---- Data for this task
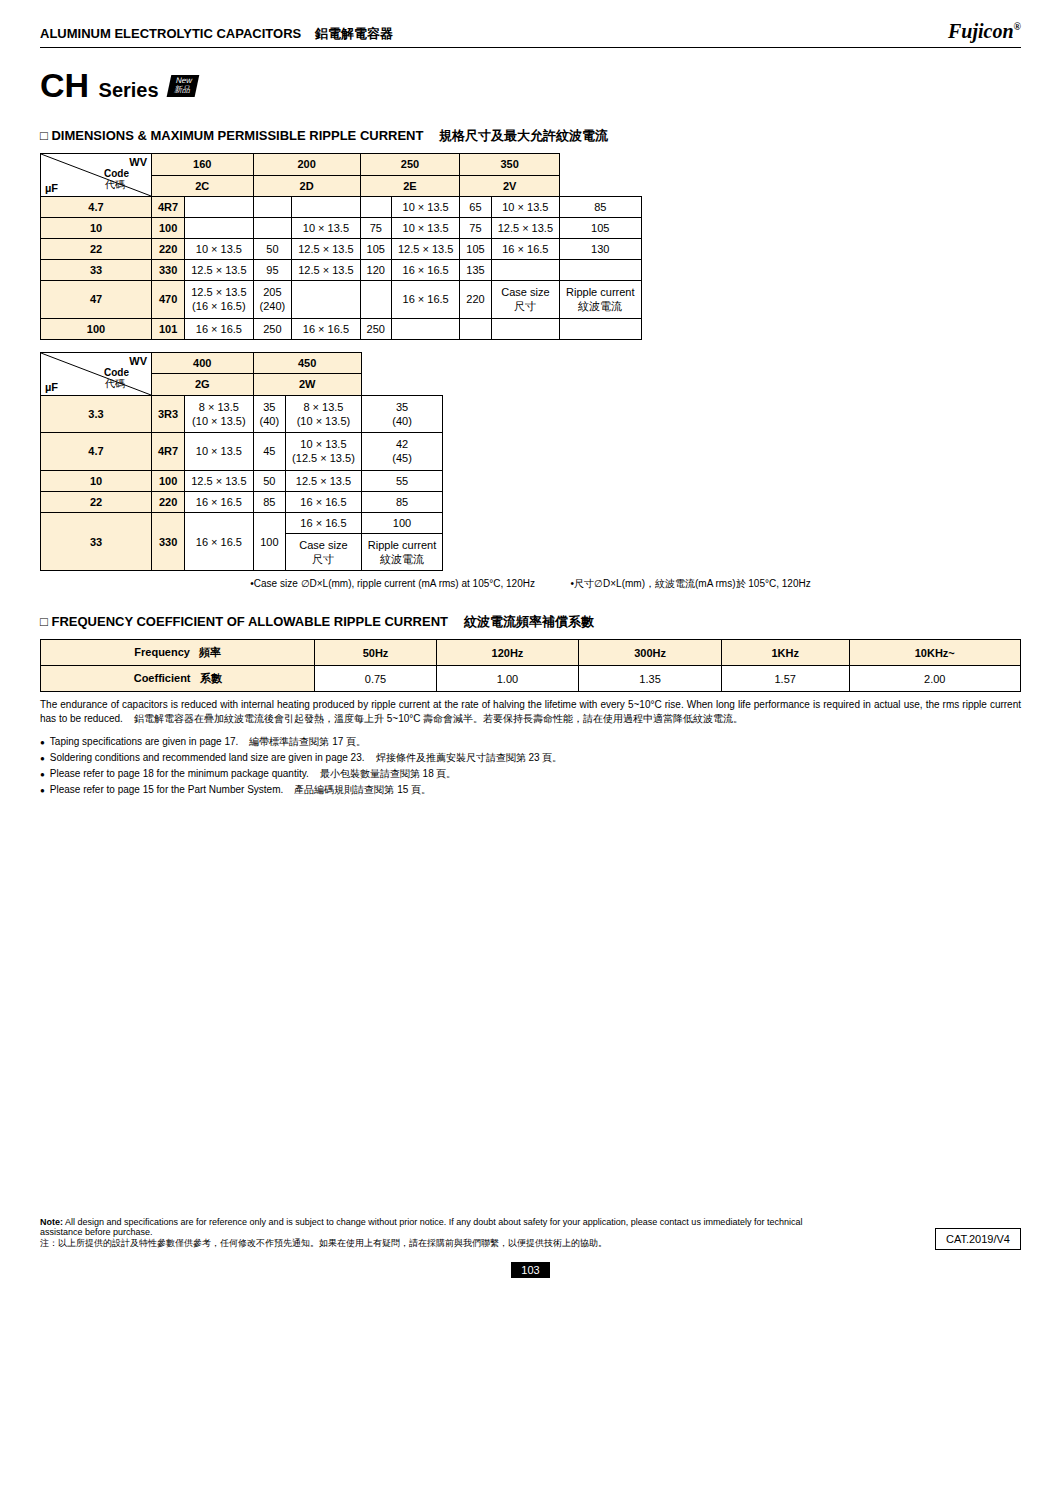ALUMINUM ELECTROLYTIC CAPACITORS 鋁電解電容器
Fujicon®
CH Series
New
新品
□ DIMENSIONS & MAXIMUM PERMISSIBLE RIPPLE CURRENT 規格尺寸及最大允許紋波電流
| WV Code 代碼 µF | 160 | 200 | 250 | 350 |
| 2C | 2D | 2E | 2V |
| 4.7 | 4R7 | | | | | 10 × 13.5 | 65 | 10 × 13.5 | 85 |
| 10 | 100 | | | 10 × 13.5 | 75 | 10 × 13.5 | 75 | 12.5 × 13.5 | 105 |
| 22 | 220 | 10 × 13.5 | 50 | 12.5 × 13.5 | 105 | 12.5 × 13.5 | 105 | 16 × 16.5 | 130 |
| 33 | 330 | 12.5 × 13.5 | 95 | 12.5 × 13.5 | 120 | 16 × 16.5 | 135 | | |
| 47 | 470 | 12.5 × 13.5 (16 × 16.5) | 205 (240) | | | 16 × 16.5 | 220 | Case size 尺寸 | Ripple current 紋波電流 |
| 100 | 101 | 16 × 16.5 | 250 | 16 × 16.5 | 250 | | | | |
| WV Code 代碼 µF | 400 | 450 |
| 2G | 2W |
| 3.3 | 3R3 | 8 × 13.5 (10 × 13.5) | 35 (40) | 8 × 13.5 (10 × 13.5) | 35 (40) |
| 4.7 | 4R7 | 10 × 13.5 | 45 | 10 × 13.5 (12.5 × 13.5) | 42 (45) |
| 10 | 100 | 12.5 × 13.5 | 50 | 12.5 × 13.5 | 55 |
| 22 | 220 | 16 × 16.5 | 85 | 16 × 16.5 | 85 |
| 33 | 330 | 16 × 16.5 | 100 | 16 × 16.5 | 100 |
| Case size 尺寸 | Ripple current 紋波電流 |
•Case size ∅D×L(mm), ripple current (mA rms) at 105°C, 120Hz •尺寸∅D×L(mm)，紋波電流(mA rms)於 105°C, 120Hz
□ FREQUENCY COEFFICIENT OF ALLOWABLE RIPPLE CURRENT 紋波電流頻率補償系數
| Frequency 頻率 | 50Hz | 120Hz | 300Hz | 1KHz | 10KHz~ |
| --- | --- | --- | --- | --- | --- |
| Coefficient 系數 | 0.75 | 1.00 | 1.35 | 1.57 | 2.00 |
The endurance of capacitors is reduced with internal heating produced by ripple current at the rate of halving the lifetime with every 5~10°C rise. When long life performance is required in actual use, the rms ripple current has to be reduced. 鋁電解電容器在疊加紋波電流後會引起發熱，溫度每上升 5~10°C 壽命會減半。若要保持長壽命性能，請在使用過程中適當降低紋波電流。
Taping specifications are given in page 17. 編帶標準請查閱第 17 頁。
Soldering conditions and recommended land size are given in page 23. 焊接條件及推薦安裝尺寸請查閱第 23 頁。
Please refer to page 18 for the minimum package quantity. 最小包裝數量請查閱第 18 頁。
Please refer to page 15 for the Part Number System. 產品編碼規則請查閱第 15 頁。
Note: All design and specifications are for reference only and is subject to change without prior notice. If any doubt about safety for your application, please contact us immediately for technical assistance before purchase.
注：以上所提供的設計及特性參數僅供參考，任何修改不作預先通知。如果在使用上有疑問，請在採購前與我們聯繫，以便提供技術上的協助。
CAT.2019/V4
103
--------
---- Data for this task
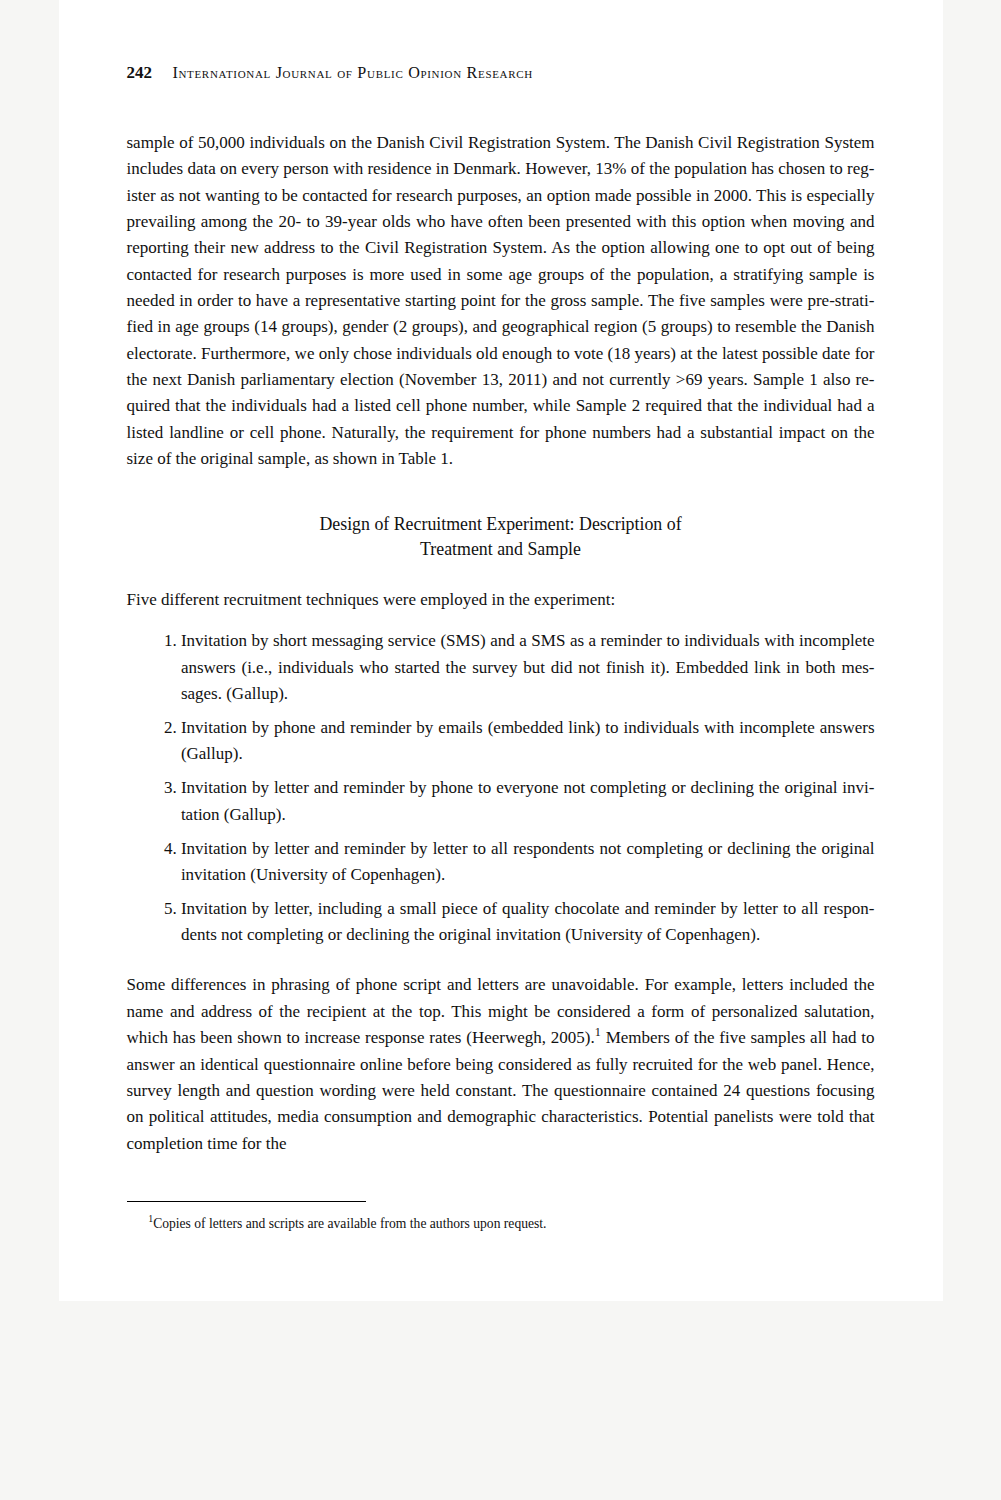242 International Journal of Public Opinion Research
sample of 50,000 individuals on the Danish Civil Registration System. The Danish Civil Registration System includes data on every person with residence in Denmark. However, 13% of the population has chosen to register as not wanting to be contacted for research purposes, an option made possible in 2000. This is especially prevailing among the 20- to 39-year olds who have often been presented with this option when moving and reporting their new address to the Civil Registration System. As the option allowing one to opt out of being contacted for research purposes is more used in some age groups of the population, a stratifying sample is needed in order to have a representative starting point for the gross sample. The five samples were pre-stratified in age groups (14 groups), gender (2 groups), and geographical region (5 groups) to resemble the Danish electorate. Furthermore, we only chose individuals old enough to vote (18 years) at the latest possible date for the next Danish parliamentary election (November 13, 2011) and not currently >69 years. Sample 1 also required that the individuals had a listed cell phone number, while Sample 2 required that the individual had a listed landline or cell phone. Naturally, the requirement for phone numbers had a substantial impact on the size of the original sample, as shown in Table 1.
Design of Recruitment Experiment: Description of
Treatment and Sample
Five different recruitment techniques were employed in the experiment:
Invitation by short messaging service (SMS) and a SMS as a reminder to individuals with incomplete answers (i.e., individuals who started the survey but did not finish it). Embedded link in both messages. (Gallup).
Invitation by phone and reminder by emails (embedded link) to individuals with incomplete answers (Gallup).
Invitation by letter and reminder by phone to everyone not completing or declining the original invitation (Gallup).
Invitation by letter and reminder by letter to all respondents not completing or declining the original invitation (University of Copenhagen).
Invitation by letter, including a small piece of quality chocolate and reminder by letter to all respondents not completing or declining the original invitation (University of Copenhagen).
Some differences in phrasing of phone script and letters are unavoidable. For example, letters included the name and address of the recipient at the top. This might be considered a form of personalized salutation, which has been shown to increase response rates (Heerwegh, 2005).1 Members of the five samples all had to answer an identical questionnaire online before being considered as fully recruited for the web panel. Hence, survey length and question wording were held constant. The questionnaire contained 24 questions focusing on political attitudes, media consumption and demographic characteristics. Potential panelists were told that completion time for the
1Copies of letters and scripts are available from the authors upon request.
--------
---- Data for this task
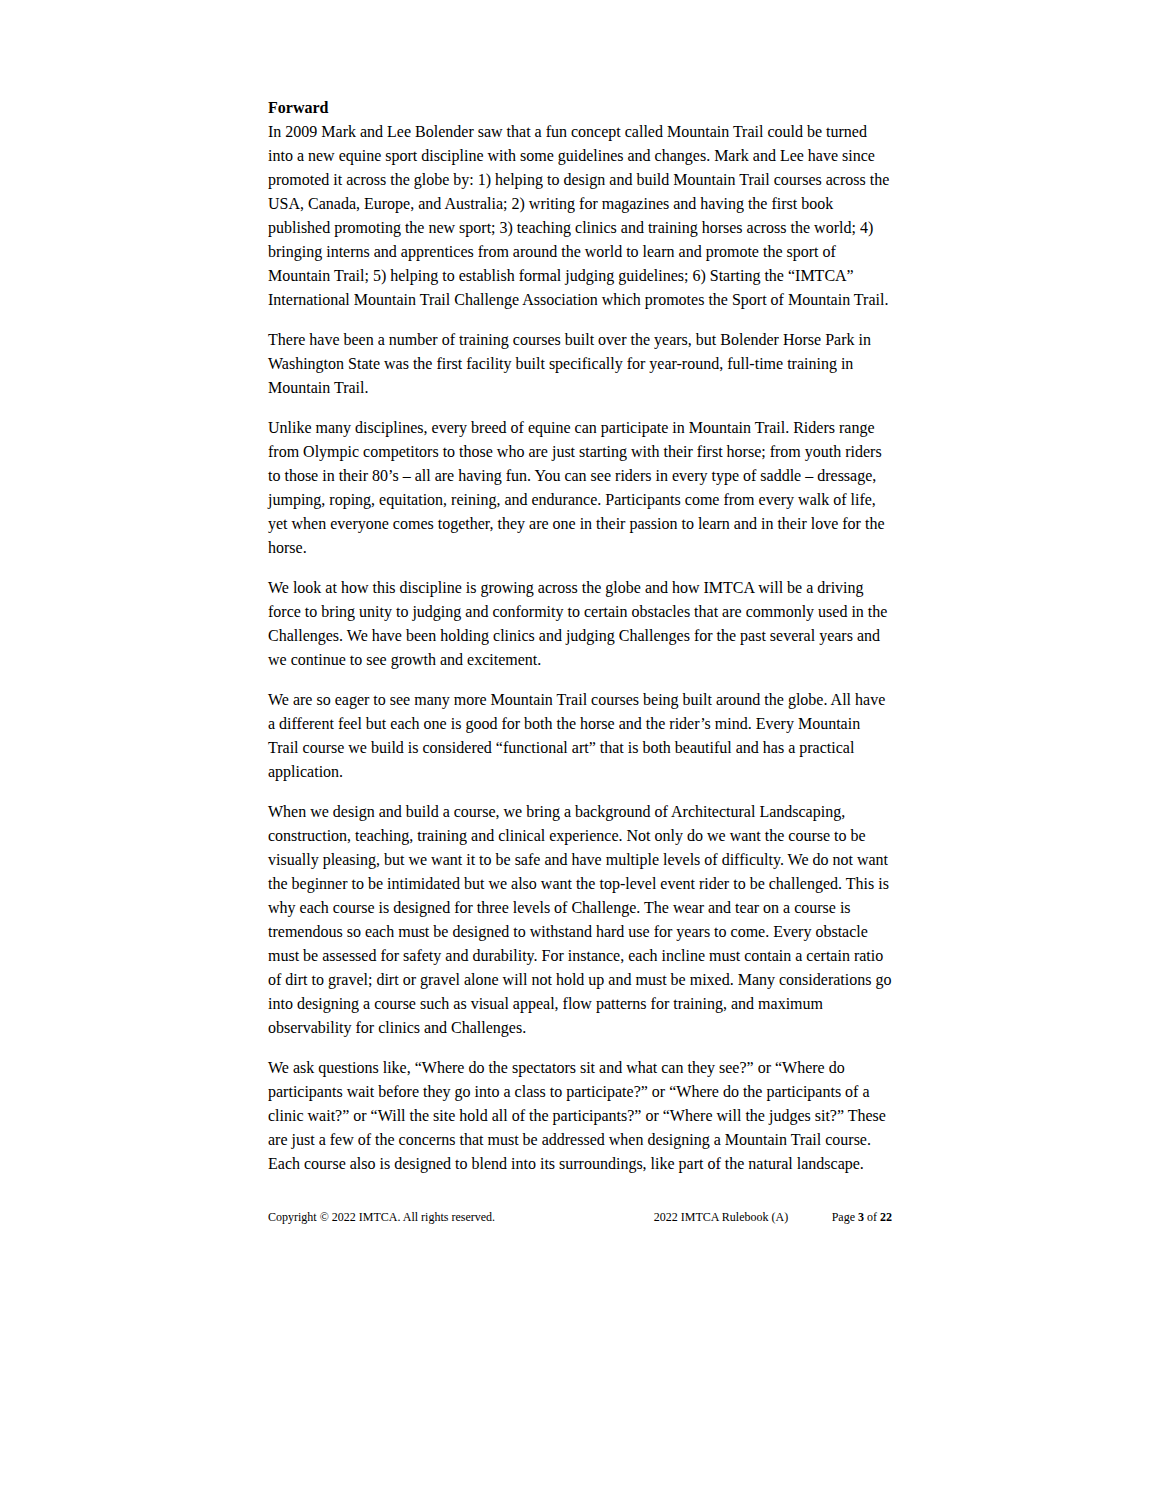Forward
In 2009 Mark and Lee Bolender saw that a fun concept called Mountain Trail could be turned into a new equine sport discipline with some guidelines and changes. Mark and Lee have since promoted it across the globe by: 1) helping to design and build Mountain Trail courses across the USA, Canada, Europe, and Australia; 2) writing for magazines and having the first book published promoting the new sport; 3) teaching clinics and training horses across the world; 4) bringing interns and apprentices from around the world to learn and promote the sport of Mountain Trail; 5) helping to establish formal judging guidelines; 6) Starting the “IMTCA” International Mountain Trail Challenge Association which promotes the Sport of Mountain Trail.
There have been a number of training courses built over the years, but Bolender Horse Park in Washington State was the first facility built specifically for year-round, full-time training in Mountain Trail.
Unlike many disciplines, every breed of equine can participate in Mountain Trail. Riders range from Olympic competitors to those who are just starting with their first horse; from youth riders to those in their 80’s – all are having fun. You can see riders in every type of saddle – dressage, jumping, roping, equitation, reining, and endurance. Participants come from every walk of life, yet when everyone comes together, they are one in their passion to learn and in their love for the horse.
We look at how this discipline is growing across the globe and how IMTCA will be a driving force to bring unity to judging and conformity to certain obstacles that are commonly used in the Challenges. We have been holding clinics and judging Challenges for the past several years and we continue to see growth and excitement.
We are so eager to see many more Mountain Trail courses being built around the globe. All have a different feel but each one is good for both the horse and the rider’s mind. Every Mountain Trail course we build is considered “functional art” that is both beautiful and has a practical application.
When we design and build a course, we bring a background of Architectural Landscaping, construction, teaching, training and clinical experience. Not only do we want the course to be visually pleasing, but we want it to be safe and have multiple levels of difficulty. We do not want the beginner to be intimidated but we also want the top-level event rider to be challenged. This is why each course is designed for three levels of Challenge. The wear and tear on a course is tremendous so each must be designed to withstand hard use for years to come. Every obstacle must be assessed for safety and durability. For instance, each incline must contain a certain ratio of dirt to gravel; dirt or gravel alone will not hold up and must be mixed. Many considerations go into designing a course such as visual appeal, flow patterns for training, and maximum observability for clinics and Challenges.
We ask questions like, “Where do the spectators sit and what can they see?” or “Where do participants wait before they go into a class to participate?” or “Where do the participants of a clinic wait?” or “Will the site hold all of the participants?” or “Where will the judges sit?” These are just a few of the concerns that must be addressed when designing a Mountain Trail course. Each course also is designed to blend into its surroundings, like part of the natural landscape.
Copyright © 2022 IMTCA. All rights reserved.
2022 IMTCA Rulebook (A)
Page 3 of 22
--------
> **Problem statement**
In the listing above, find the line holding "Invitation by short" and the line holding "Invitation by letter and reminder by letter", then output those two lines and every line between them exactly.

> **Result for this task**
Invitation by short messaging service (SMS) and a SMS as a reminder to individuals with incomplete answers (i.e., individuals who started the survey but did not finish it). Embedded link in both messages. (Gallup).
Invitation by phone and reminder by emails (embedded link) to individuals with incomplete answers (Gallup).
Invitation by letter and reminder by phone to everyone not completing or declining the original invitation (Gallup).
Invitation by letter and reminder by letter to all respondents not completing or declining the original invitation (University of Copenhagen).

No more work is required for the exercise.